[PROBLEM TO WORK ON] Filter the records below down to lines containing "category".

[RECORDS]

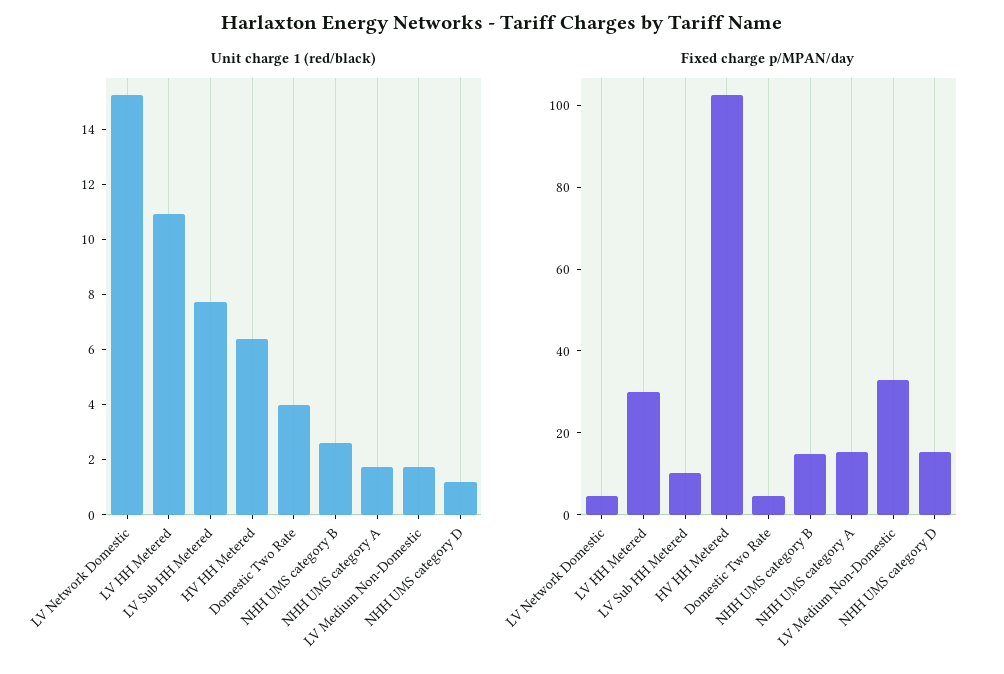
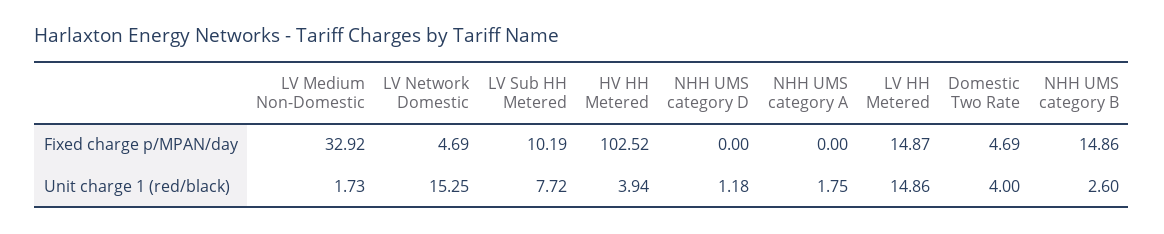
  {
    "Unit charge 1 (red/black)": {
      "LV Network Domestic": 15.25,
-     "LV HH Metered": 11,
+     "LV HH Metered": 14.86,
      "LV Sub HH Metered": 7.72,
-     "HV HH Metered": 6.5,
+     "HV HH Metered": 3.94,
      "Domestic Two Rate": 4,
      "NHH UMS category B": 2.6,
      "NHH UMS category A": 1.75,
      "LV Medium Non-Domestic": 1.73,
      "NHH UMS category D": 1.18
    },
    "Fixed charge p/MPAN/day": {
      "LV Network Domestic": 4.69,
-     "LV HH Metered": 30,
+     "LV HH Metered": 14.87,
      "LV Sub HH Metered": 10.19,
      "HV HH Metered": 102.52,
      "Domestic Two Rate": 4.69,
      "NHH UMS category B": 14.86,
-     "NHH UMS category A": 15,
+     "NHH UMS category A": 0,
      "LV Medium Non-Domestic": 32.92,
-     "NHH UMS category D": 15
+     "NHH UMS category D": 0
    }
  }

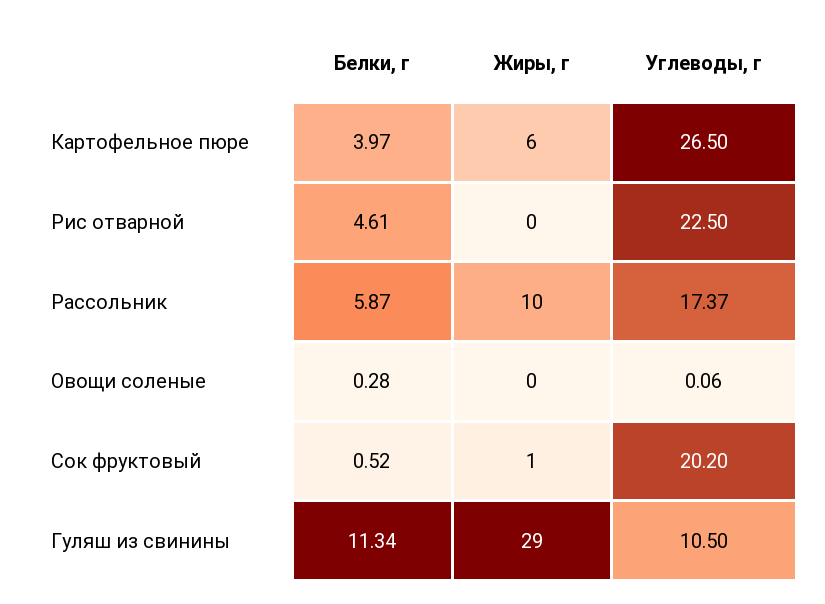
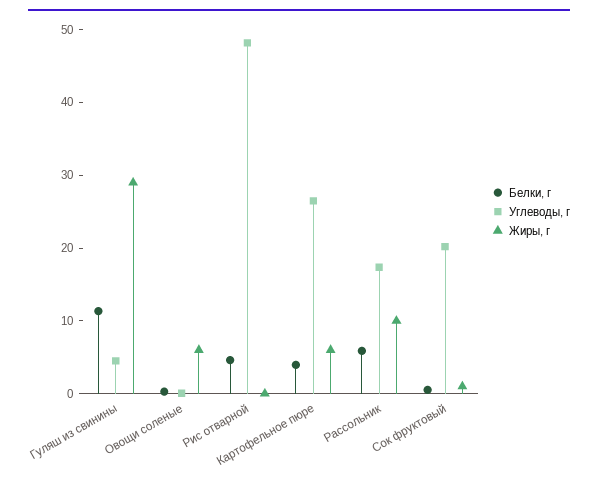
  {
    "Белки, г": {
      "Картофельное пюре": 3.97,
      "Рис отварной": 4.61,
      "Рассольник": 5.87,
      "Овощи соленые": 0.28,
      "Сок фруктовый": 0.52,
      "Гуляш из свинины": 11.34
    },
    "Жиры, г": {
      "Картофельное пюре": 6,
      "Рис отварной": 0,
      "Рассольник": 10,
-     "Овощи соленые": 0,
+     "Овощи соленые": 6,
      "Сок фруктовый": 1,
      "Гуляш из свинины": 29
    },
    "Углеводы, г": {
      "Картофельное пюре": 26.5,
-     "Рис отварной": 22.5,
+     "Рис отварной": 48,
      "Рассольник": 17.37,
      "Овощи соленые": 0.06,
      "Сок фруктовый": 20.2,
-     "Гуляш из свинины": 10.5
+     "Гуляш из свинины": 4
    }
  }

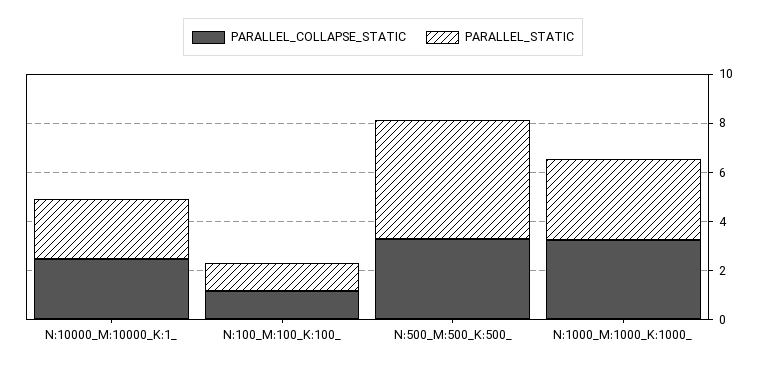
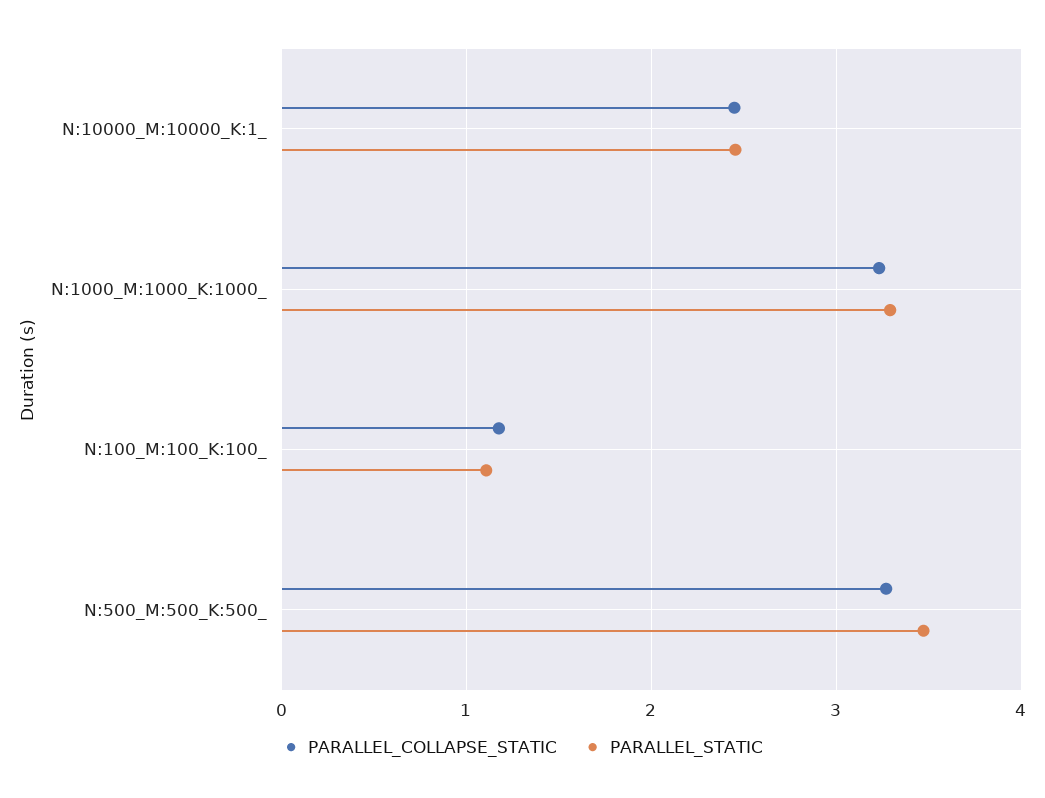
  {
    "PARALLEL_COLLAPSE_STATIC": {
      "N:10000_M:10000_K:1_": 2.4,
      "N:100_M:100_K:100_": 1.2,
      "N:500_M:500_K:500_": 3.3,
      "N:1000_M:1000_K:1000_": 3.2
    },
    "PARALLEL_STATIC": {
      "N:10000_M:10000_K:1_": 2.5,
      "N:100_M:100_K:100_": 1.1,
-     "N:500_M:500_K:500_": 5,
+     "N:500_M:500_K:500_": 3.5,
      "N:1000_M:1000_K:1000_": 3.3
    }
  }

[REPLY TO THE TASK]
      "NHH UMS category B": 2.6,
      "NHH UMS category A": 1.75,
      "NHH UMS category D": 1.18
      "NHH UMS category B": 14.86,
-     "NHH UMS category A": 15,
+     "NHH UMS category A": 0,
-     "NHH UMS category D": 15
+     "NHH UMS category D": 0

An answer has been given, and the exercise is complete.